Je ne m'attendais pas, en ouvrant les pages de ce livre à la couverture si joliment fleurie, à être bouleversée à ce point.

J'ai lu votre histoire, en la découvrant mot après mot, sans savoir, sans deviner, sans soupçonner, et c'est ainsi que j'aime être surprise, accrochée, tourmentée, émue...

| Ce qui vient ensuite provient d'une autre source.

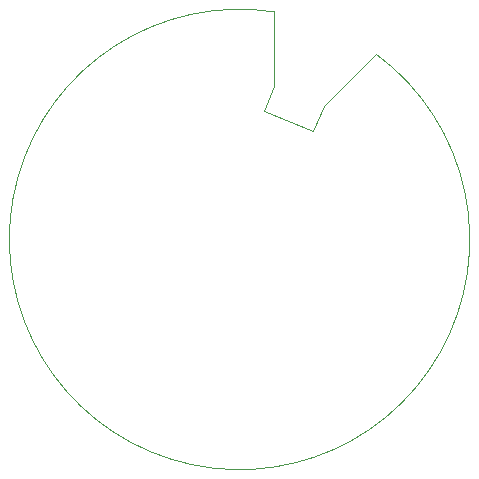
<source format=gbr>
%TF.GenerationSoftware,KiCad,Pcbnew,8.0.2*%
%TF.CreationDate,2024-09-09T19:27:49+02:00*%
%TF.ProjectId,AGS_Klingel_V2-1,4147535f-4b6c-4696-9e67-656c5f56322d,rev?*%
%TF.SameCoordinates,Original*%
%TF.FileFunction,Profile,NP*%
%FSLAX46Y46*%
G04 Gerber Fmt 4.6, Leading zero omitted, Abs format (unit mm)*
G04 Created by KiCad (PCBNEW 8.0.2) date 2024-09-09 19:27:49*
%MOMM*%
%LPD*%
G01*
G04 APERTURE LIST*
%TA.AperFunction,Profile*%
%ADD10C,0.100000*%
%TD*%
G04 APERTURE END LIST*
D10*
X7149714Y11299548D02*
X6228480Y9188595D01*
X2949882Y12949482D02*
X2071188Y10910602D01*
X2071188Y10910602D02*
X6228480Y9188595D01*
X11550000Y15700000D02*
X7149714Y11299548D01*
X11550000Y15700000D02*
G75*
G02*
X2948698Y19266491I-11550000J-15700000D01*
G01*
X2948698Y19266491D02*
X2949882Y12949482D01*
M02*

</source>
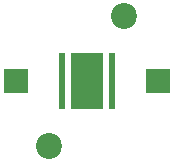
<source format=gbr>
%TF.GenerationSoftware,KiCad,Pcbnew,6.0.8-f2edbf62ab~116~ubuntu22.04.1*%
%TF.CreationDate,2022-11-11T11:19:36+01:00*%
%TF.ProjectId,16mm_led,31366d6d-5f6c-4656-942e-6b696361645f,rev?*%
%TF.SameCoordinates,Original*%
%TF.FileFunction,Soldermask,Top*%
%TF.FilePolarity,Negative*%
%FSLAX46Y46*%
G04 Gerber Fmt 4.6, Leading zero omitted, Abs format (unit mm)*
G04 Created by KiCad (PCBNEW 6.0.8-f2edbf62ab~116~ubuntu22.04.1) date 2022-11-11 11:19:36*
%MOMM*%
%LPD*%
G01*
G04 APERTURE LIST*
%ADD10C,2.200000*%
%ADD11R,2.000000X2.000000*%
%ADD12R,0.500000X4.780000*%
%ADD13R,2.780000X4.780000*%
G04 APERTURE END LIST*
D10*
%TO.C,H1*%
X103175000Y-94500739D03*
%TD*%
%TO.C,H2*%
X96825000Y-105499261D03*
%TD*%
D11*
%TO.C,TP2*%
X106000000Y-100000000D03*
%TD*%
%TO.C,TP1*%
X94000000Y-100000000D03*
%TD*%
D12*
%TO.C,D1*%
X97860000Y-100000000D03*
X102140000Y-100000000D03*
D13*
X100000000Y-100000000D03*
%TD*%
M02*

</source>
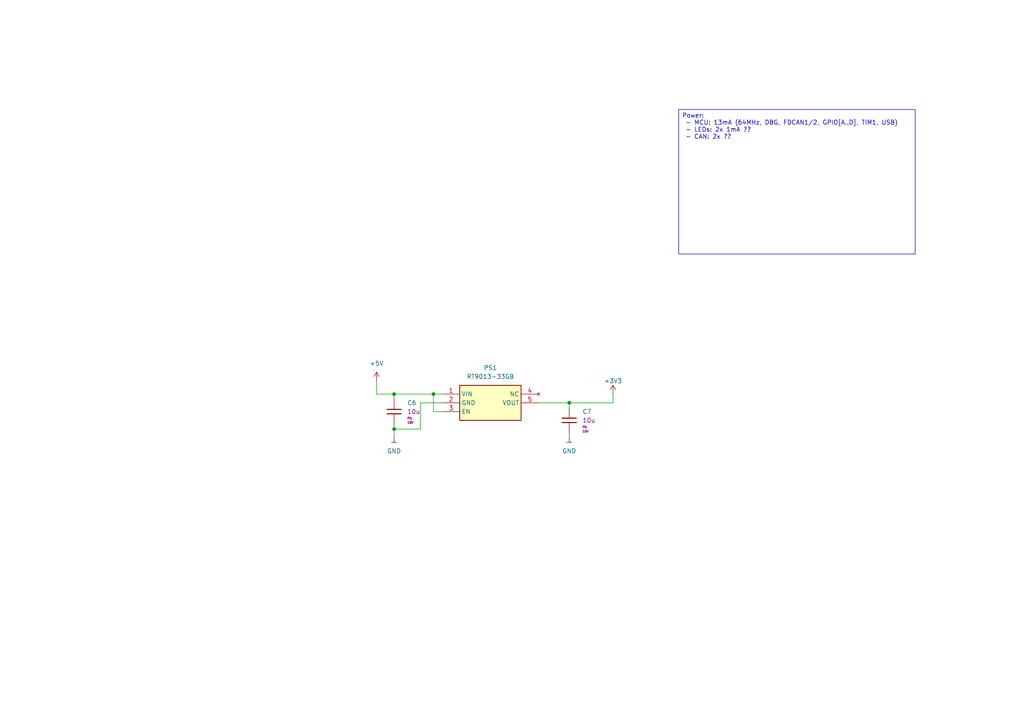
<source format=kicad_sch>
(kicad_sch
	(version 20250114)
	(generator "eeschema")
	(generator_version "9.0")
	(uuid "37ced017-aa11-4421-9987-ed05d05a33ce")
	(paper "A4")
	(title_block
		(title "Power")
		(date "2023-06-16")
		(rev "R${release}")
		(company "${company}")
		(comment 1 "${release_state}")
		(comment 2 "${prefix}-S${type_number}-R${release}-V${sch_variant}-C${sch_ci}")
		(comment 3 "hardware/${prefix}-S${type_number}_${short_desciption}")
	)
	
	(text_box "Power:\n - MCU: 13mA (64MHz, DBG, FDCAN1/2, GPIO[A..D], TIM1, USB)\n - LEDs: 2x 1mA ??\n - CAN: 2x ??"
		(exclude_from_sim no)
		(at 196.85 31.75 0)
		(size 68.58 41.91)
		(margins 0.9525 0.9525 0.9525 0.9525)
		(stroke
			(width 0)
			(type default)
		)
		(fill
			(type none)
		)
		(effects
			(font
				(size 1.27 1.27)
			)
			(justify left top)
		)
		(uuid "99999717-edd1-43c1-8c19-ee3275c9002f")
	)
	(junction
		(at 114.3 124.46)
		(diameter 0)
		(color 0 0 0 0)
		(uuid "513dc276-20a5-49ae-80fd-4fcb31d5fd8b")
	)
	(junction
		(at 114.3 114.3)
		(diameter 0)
		(color 0 0 0 0)
		(uuid "5436f937-779f-4295-8ef2-bae93715121d")
	)
	(junction
		(at 165.1 116.84)
		(diameter 0)
		(color 0 0 0 0)
		(uuid "975a1dc6-ab54-4e6b-b8f0-1318f54511f0")
	)
	(junction
		(at 125.73 114.3)
		(diameter 0)
		(color 0 0 0 0)
		(uuid "c1ad5266-5c1f-4180-b032-ccb91691e76b")
	)
	(wire
		(pts
			(xy 114.3 114.3) (xy 109.22 114.3)
		)
		(stroke
			(width 0)
			(type default)
		)
		(uuid "01b923e3-e69f-4027-898c-811064c9788c")
	)
	(wire
		(pts
			(xy 121.92 124.46) (xy 121.92 116.84)
		)
		(stroke
			(width 0)
			(type default)
		)
		(uuid "03b73cf8-af23-4c4b-84f7-eb9ca805b7ab")
	)
	(wire
		(pts
			(xy 165.1 118.11) (xy 165.1 116.84)
		)
		(stroke
			(width 0)
			(type default)
		)
		(uuid "03d26910-625e-46c4-9cec-49c443c42475")
	)
	(wire
		(pts
			(xy 121.92 116.84) (xy 128.27 116.84)
		)
		(stroke
			(width 0)
			(type default)
		)
		(uuid "0914a03b-5b70-4895-86a1-2e811c8073da")
	)
	(wire
		(pts
			(xy 165.1 116.84) (xy 177.8 116.84)
		)
		(stroke
			(width 0)
			(type default)
		)
		(uuid "0deb1fc7-4732-442a-8d89-40201f8bea41")
	)
	(wire
		(pts
			(xy 128.27 119.38) (xy 125.73 119.38)
		)
		(stroke
			(width 0)
			(type default)
		)
		(uuid "0f35a329-1a8e-41ca-9918-cf1d7ce12434")
	)
	(wire
		(pts
			(xy 114.3 124.46) (xy 121.92 124.46)
		)
		(stroke
			(width 0)
			(type default)
		)
		(uuid "1177d184-bf6b-41c8-80a2-fcaafa703d69")
	)
	(wire
		(pts
			(xy 125.73 114.3) (xy 128.27 114.3)
		)
		(stroke
			(width 0)
			(type default)
		)
		(uuid "260b36c7-f9a7-4059-8f8b-84f4fb76906c")
	)
	(wire
		(pts
			(xy 177.8 114.3) (xy 177.8 116.84)
		)
		(stroke
			(width 0)
			(type default)
		)
		(uuid "59fde51b-ffe4-4ca9-94c7-bfd15dd0f53b")
	)
	(wire
		(pts
			(xy 114.3 115.57) (xy 114.3 114.3)
		)
		(stroke
			(width 0)
			(type default)
		)
		(uuid "6da30e39-bef1-4908-aa7a-2f94806b0003")
	)
	(wire
		(pts
			(xy 114.3 114.3) (xy 125.73 114.3)
		)
		(stroke
			(width 0)
			(type default)
		)
		(uuid "6da40e37-a6c4-4836-8c95-5dae1efd4aab")
	)
	(wire
		(pts
			(xy 114.3 123.19) (xy 114.3 124.46)
		)
		(stroke
			(width 0)
			(type default)
		)
		(uuid "a4559537-a852-447f-b7a7-c444ff96648b")
	)
	(wire
		(pts
			(xy 114.3 124.46) (xy 114.3 127)
		)
		(stroke
			(width 0)
			(type default)
		)
		(uuid "bbed6367-cf91-48d2-8995-c429c95f878f")
	)
	(wire
		(pts
			(xy 156.21 116.84) (xy 165.1 116.84)
		)
		(stroke
			(width 0)
			(type default)
		)
		(uuid "c62522a5-56d6-4751-8834-3f7d2c0336a6")
	)
	(wire
		(pts
			(xy 165.1 125.73) (xy 165.1 127)
		)
		(stroke
			(width 0)
			(type default)
		)
		(uuid "c845d46a-ed9c-4d8f-a1c8-1915c1618db0")
	)
	(wire
		(pts
			(xy 109.22 110.49) (xy 109.22 114.3)
		)
		(stroke
			(width 0)
			(type default)
		)
		(uuid "cccb59a1-52be-4a6c-8a7d-09b14e1c06f3")
	)
	(wire
		(pts
			(xy 125.73 119.38) (xy 125.73 114.3)
		)
		(stroke
			(width 0)
			(type default)
		)
		(uuid "e3439368-d24c-4978-ba39-11186460e4dc")
	)
	(symbol
		(lib_id "powerport:+5V")
		(at 109.22 110.49 0)
		(unit 1)
		(exclude_from_sim no)
		(in_bom yes)
		(on_board yes)
		(dnp no)
		(fields_autoplaced yes)
		(uuid "014e33ad-c7f1-4d48-a266-cc6b1887b095")
		(property "Reference" "#PWR011"
			(at 109.22 114.3 0)
			(effects
				(font
					(size 1.27 1.27)
				)
				(hide yes)
			)
		)
		(property "Value" "+5V"
			(at 109.22 105.41 0)
			(effects
				(font
					(size 1.27 1.27)
				)
			)
		)
		(property "Footprint" ""
			(at 109.22 110.49 0)
			(effects
				(font
					(size 1.27 1.27)
				)
			)
		)
		(property "Datasheet" ""
			(at 109.22 110.49 0)
			(effects
				(font
					(size 1.27 1.27)
				)
			)
		)
		(property "Description" ""
			(at 109.22 110.49 0)
			(effects
				(font
					(size 1.27 1.27)
				)
			)
		)
		(pin "1"
			(uuid "082fa964-31d3-4252-b5cb-aa274c5321c3")
		)
		(instances
			(project "Can_converter_v1"
				(path "/e63e39d7-6ac0-4ffd-8aa3-1841a4541b55/6fe590b4-1409-4d29-8211-13c20905936c"
					(reference "#PWR011")
					(unit 1)
				)
			)
		)
	)
	(symbol
		(lib_id "powerport:+3V3")
		(at 177.8 114.3 0)
		(unit 1)
		(exclude_from_sim no)
		(in_bom yes)
		(on_board yes)
		(dnp no)
		(fields_autoplaced yes)
		(uuid "3c0897f3-26fa-4e3e-a538-f6115ae96196")
		(property "Reference" "#PWR033"
			(at 177.8 118.11 0)
			(effects
				(font
					(size 1.27 1.27)
				)
				(hide yes)
			)
		)
		(property "Value" "+3V3"
			(at 177.8 110.49 0)
			(effects
				(font
					(size 1.27 1.27)
				)
			)
		)
		(property "Footprint" ""
			(at 177.8 114.3 0)
			(effects
				(font
					(size 1.27 1.27)
				)
			)
		)
		(property "Datasheet" ""
			(at 177.8 114.3 0)
			(effects
				(font
					(size 1.27 1.27)
				)
			)
		)
		(property "Description" ""
			(at 177.8 114.3 0)
			(effects
				(font
					(size 1.27 1.27)
				)
			)
		)
		(pin "1"
			(uuid "898aaf93-90ce-4a6f-8ee6-16272818c1e7")
		)
		(instances
			(project "Can_converter_v1"
				(path "/e63e39d7-6ac0-4ffd-8aa3-1841a4541b55/6fe590b4-1409-4d29-8211-13c20905936c"
					(reference "#PWR033")
					(unit 1)
				)
			)
		)
	)
	(symbol
		(lib_id "powerport:GND")
		(at 114.3 127 0)
		(unit 1)
		(exclude_from_sim no)
		(in_bom yes)
		(on_board yes)
		(dnp no)
		(fields_autoplaced yes)
		(uuid "4e00be27-4281-4bf4-a6d2-6b40196e21ca")
		(property "Reference" "#PWR012"
			(at 114.3 129.54 0)
			(effects
				(font
					(size 1.27 1.27)
				)
				(hide yes)
			)
		)
		(property "Value" "GND"
			(at 114.3 130.81 0)
			(effects
				(font
					(size 1.27 1.27)
				)
			)
		)
		(property "Footprint" ""
			(at 114.3 127 0)
			(effects
				(font
					(size 1.27 1.27)
				)
			)
		)
		(property "Datasheet" ""
			(at 114.3 127 0)
			(effects
				(font
					(size 1.27 1.27)
				)
			)
		)
		(property "Description" ""
			(at 114.3 127 0)
			(effects
				(font
					(size 1.27 1.27)
				)
			)
		)
		(pin "1"
			(uuid "0b039410-06b5-4d1d-9b7c-c0b683bf593f")
		)
		(instances
			(project "Can_converter_v1"
				(path "/e63e39d7-6ac0-4ffd-8aa3-1841a4541b55/6fe590b4-1409-4d29-8211-13c20905936c"
					(reference "#PWR012")
					(unit 1)
				)
			)
		)
	)
	(symbol
		(lib_id "powerport:GND")
		(at 165.1 127 0)
		(unit 1)
		(exclude_from_sim no)
		(in_bom yes)
		(on_board yes)
		(dnp no)
		(fields_autoplaced yes)
		(uuid "512ef10e-3c3b-432e-bdbc-31e1dbac3998")
		(property "Reference" "#PWR032"
			(at 165.1 129.54 0)
			(effects
				(font
					(size 1.27 1.27)
				)
				(hide yes)
			)
		)
		(property "Value" "GND"
			(at 165.1 130.81 0)
			(effects
				(font
					(size 1.27 1.27)
				)
			)
		)
		(property "Footprint" ""
			(at 165.1 127 0)
			(effects
				(font
					(size 1.27 1.27)
				)
			)
		)
		(property "Datasheet" ""
			(at 165.1 127 0)
			(effects
				(font
					(size 1.27 1.27)
				)
			)
		)
		(property "Description" ""
			(at 165.1 127 0)
			(effects
				(font
					(size 1.27 1.27)
				)
			)
		)
		(pin "1"
			(uuid "8d8e6094-f9a0-48f2-bf1f-0a9a351a9b01")
		)
		(instances
			(project "Can_converter_v1"
				(path "/e63e39d7-6ac0-4ffd-8aa3-1841a4541b55/6fe590b4-1409-4d29-8211-13c20905936c"
					(reference "#PWR032")
					(unit 1)
				)
			)
		)
	)
	(symbol
		(lib_id "Cap_10Percent_E24_0805_X7R_X7S_multipleV_-40C-125C:10u_0805_X7R_10%_10V_-40C..125C_Chip-Capacitor")
		(at 165.1 121.92 0)
		(unit 1)
		(exclude_from_sim no)
		(in_bom yes)
		(on_board yes)
		(dnp no)
		(fields_autoplaced yes)
		(uuid "c9cf2761-58d9-4f83-8468-060d087692f9")
		(property "Reference" "C7"
			(at 168.91 119.3927 0)
			(effects
				(font
					(size 1.27 1.27)
				)
				(justify left)
			)
		)
		(property "Value" "10u"
			(at 165.735 124.46 0)
			(effects
				(font
					(size 1.27 1.27)
				)
				(justify left)
				(hide yes)
			)
		)
		(property "Footprint" "Capacitor_SMD:C_1206_3216Metric"
			(at 166.0652 125.73 0)
			(effects
				(font
					(size 1.27 1.27)
				)
				(hide yes)
			)
		)
		(property "Datasheet" ""
			(at 168.656 127.889 0)
			(effects
				(font
					(size 1.27 1.27)
				)
				(hide yes)
			)
		)
		(property "Description" ""
			(at 165.1 121.92 0)
			(effects
				(font
					(size 1.27 1.27)
				)
			)
		)
		(property "MPN" "any"
			(at 168.275 116.84 0)
			(effects
				(font
					(size 1.524 1.524)
				)
				(hide yes)
			)
		)
		(property "Manufacturer" "any"
			(at 170.815 114.3 0)
			(effects
				(font
					(size 1.524 1.524)
				)
				(hide yes)
			)
		)
		(property "DisplayValue" "10u"
			(at 168.91 121.9327 0)
			(effects
				(font
					(size 1.27 1.27)
				)
				(justify left)
			)
		)
		(property "Fit" "fit: "
			(at 168.91 123.8377 0)
			(effects
				(font
					(size 0.635 0.635)
				)
				(justify left)
			)
		)
		(property "State" "legacy"
			(at 172.72 125.73 0)
			(effects
				(font
					(size 0.635 0.635)
				)
				(hide yes)
			)
		)
		(property "CapRatedVoltage" "10V"
			(at 168.91 125.1077 0)
			(effects
				(font
					(size 0.635 0.635)
				)
				(justify left)
			)
		)
		(property "Package" "1206"
			(at 165.1 121.92 0)
			(effects
				(font
					(size 0.635 0.635)
				)
				(hide yes)
			)
		)
		(pin "1"
			(uuid "3e79f67e-35c0-4bca-b19f-a7fdff7ac108")
		)
		(pin "2"
			(uuid "d6197e67-b34d-4f2c-a02a-36c782c6eedf")
		)
		(instances
			(project "candleLightfd-S01"
				(path "/e63e39d7-6ac0-4ffd-8aa3-1841a4541b55/6fe590b4-1409-4d29-8211-13c20905936c"
					(reference "C7")
					(unit 1)
				)
			)
		)
	)
	(symbol
		(lib_id "Cap_10Percent_E24_0805_X7R_X7S_multipleV_-40C-125C:10u_0805_X7R_10%_10V_-40C..125C_Chip-Capacitor")
		(at 114.3 119.38 0)
		(unit 1)
		(exclude_from_sim no)
		(in_bom yes)
		(on_board yes)
		(dnp no)
		(fields_autoplaced yes)
		(uuid "cf32636e-e8e6-4306-931c-25b762146193")
		(property "Reference" "C6"
			(at 118.11 116.8527 0)
			(effects
				(font
					(size 1.27 1.27)
				)
				(justify left)
			)
		)
		(property "Value" "10u"
			(at 114.935 121.92 0)
			(effects
				(font
					(size 1.27 1.27)
				)
				(justify left)
				(hide yes)
			)
		)
		(property "Footprint" "Capacitor_SMD:C_1206_3216Metric"
			(at 115.2652 123.19 0)
			(effects
				(font
					(size 1.27 1.27)
				)
				(hide yes)
			)
		)
		(property "Datasheet" ""
			(at 117.856 125.349 0)
			(effects
				(font
					(size 1.27 1.27)
				)
				(hide yes)
			)
		)
		(property "Description" ""
			(at 114.3 119.38 0)
			(effects
				(font
					(size 1.27 1.27)
				)
			)
		)
		(property "MPN" "any"
			(at 117.475 114.3 0)
			(effects
				(font
					(size 1.524 1.524)
				)
				(hide yes)
			)
		)
		(property "Manufacturer" "any"
			(at 120.015 111.76 0)
			(effects
				(font
					(size 1.524 1.524)
				)
				(hide yes)
			)
		)
		(property "DisplayValue" "10u"
			(at 118.11 119.3927 0)
			(effects
				(font
					(size 1.27 1.27)
				)
				(justify left)
			)
		)
		(property "Fit" "fit: "
			(at 118.11 121.2977 0)
			(effects
				(font
					(size 0.635 0.635)
				)
				(justify left)
			)
		)
		(property "State" "legacy"
			(at 121.92 123.19 0)
			(effects
				(font
					(size 0.635 0.635)
				)
				(hide yes)
			)
		)
		(property "CapRatedVoltage" "10V"
			(at 118.11 122.5677 0)
			(effects
				(font
					(size 0.635 0.635)
				)
				(justify left)
			)
		)
		(property "Package" "1206"
			(at 114.3 119.38 0)
			(effects
				(font
					(size 0.635 0.635)
				)
				(hide yes)
			)
		)
		(pin "1"
			(uuid "363cbfeb-7ee2-450f-a4ad-c3b5c8be5ac3")
		)
		(pin "2"
			(uuid "fae7d9f9-2e63-448b-bad7-3f0e44404b90")
		)
		(instances
			(project "candleLightfd-S01"
				(path "/e63e39d7-6ac0-4ffd-8aa3-1841a4541b55/6fe590b4-1409-4d29-8211-13c20905936c"
					(reference "C6")
					(unit 1)
				)
			)
		)
	)
	(symbol
		(lib_id "RT9013-33GB:RT9013-33GB")
		(at 128.27 114.3 0)
		(unit 1)
		(exclude_from_sim no)
		(in_bom yes)
		(on_board yes)
		(dnp no)
		(fields_autoplaced yes)
		(uuid "f0b02824-ac3f-4f2f-a521-e6911d81f1b3")
		(property "Reference" "PS1"
			(at 142.24 106.68 0)
			(effects
				(font
					(size 1.27 1.27)
				)
			)
		)
		(property "Value" "RT9013-33GB"
			(at 142.24 109.22 0)
			(effects
				(font
					(size 1.27 1.27)
				)
			)
		)
		(property "Footprint" "Package_TO_SOT_SMD:SOT-23-5"
			(at 152.4 209.22 0)
			(effects
				(font
					(size 1.27 1.27)
				)
				(justify left top)
				(hide yes)
			)
		)
		(property "Datasheet" "https://www.richtek.com/assets/product_file/RT9013/DS9013-10.pdf"
			(at 152.4 309.22 0)
			(effects
				(font
					(size 1.27 1.27)
				)
				(justify left top)
				(hide yes)
			)
		)
		(property "Description" "RICHTEK - RT9013-33GB - IC, LDO, FIXED, 3.3V, 0.5A, SOT-23-5"
			(at 128.27 114.3 0)
			(effects
				(font
					(size 1.27 1.27)
				)
				(hide yes)
			)
		)
		(property "Height" "1.295"
			(at 152.4 509.22 0)
			(effects
				(font
					(size 1.27 1.27)
				)
				(justify left top)
				(hide yes)
			)
		)
		(property "Mouser Part Number" "835-RT9013-33GB"
			(at 152.4 609.22 0)
			(effects
				(font
					(size 1.27 1.27)
				)
				(justify left top)
				(hide yes)
			)
		)
		(property "Mouser Price/Stock" "https://www.mouser.co.uk/ProductDetail/Richtek/RT9013-33GB?qs=amGC7iS6iy%2FHaDkSgZH71g%3D%3D"
			(at 152.4 709.22 0)
			(effects
				(font
					(size 1.27 1.27)
				)
				(justify left top)
				(hide yes)
			)
		)
		(property "Manufacturer_Name" "RICHTEK"
			(at 152.4 809.22 0)
			(effects
				(font
					(size 1.27 1.27)
				)
				(justify left top)
				(hide yes)
			)
		)
		(property "Manufacturer_Part_Number" "RT9013-33GB"
			(at 152.4 909.22 0)
			(effects
				(font
					(size 1.27 1.27)
				)
				(justify left top)
				(hide yes)
			)
		)
		(pin "3"
			(uuid "73c4d425-7f11-4975-9b37-bd71cf8b523d")
		)
		(pin "1"
			(uuid "4afda536-fcd2-4d66-9b06-826b24659e6c")
		)
		(pin "2"
			(uuid "a6ebd5b3-610e-4484-bf7d-d92d3748ce6c")
		)
		(pin "4"
			(uuid "6d1e3fd5-89a7-43cd-b506-abb28e86028c")
		)
		(pin "5"
			(uuid "85569b89-8518-4b2c-95ca-8b5526173645")
		)
		(instances
			(project ""
				(path "/e63e39d7-6ac0-4ffd-8aa3-1841a4541b55/6fe590b4-1409-4d29-8211-13c20905936c"
					(reference "PS1")
					(unit 1)
				)
			)
		)
	)
)

</source>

Ne pas avoir retourné le livre avant de l'avoir terminé, la quatrième n'est jamais une première chez moi, ou rarement, et l'effet de surprise est total. Le style que j'ai découvert m'a beaucoup plu, empli de poésie malgré un sujet difficile et profond, et évitant les clichés courus.



Quel destin, Mathilde ! J'aurais voulu recueillir vos mots au pied du Mont Ventoux, sentir la pulsion de vie dans ceux de votre grand-mère, et que perdure la réflexion philosophique longtemps après votre absence. L'infirmière n'est jamais loin quand je lis de telles histoires, et mon attrait pour les questions existentielles a été décuplé par cette histoire somme toute commune.



La vie, l'amour, la maladie, la mort, et le sens que l'on donne à tout cela. Mathilde, votre choix vous appartient, nul ne peut juger, car nul n'est et ne sera jamais à votre place. J'ai aimé lire l'histoire de votre vie, d'un bout à l'autre, et adoré ressentir cet air de Provence que j'affectionne tant.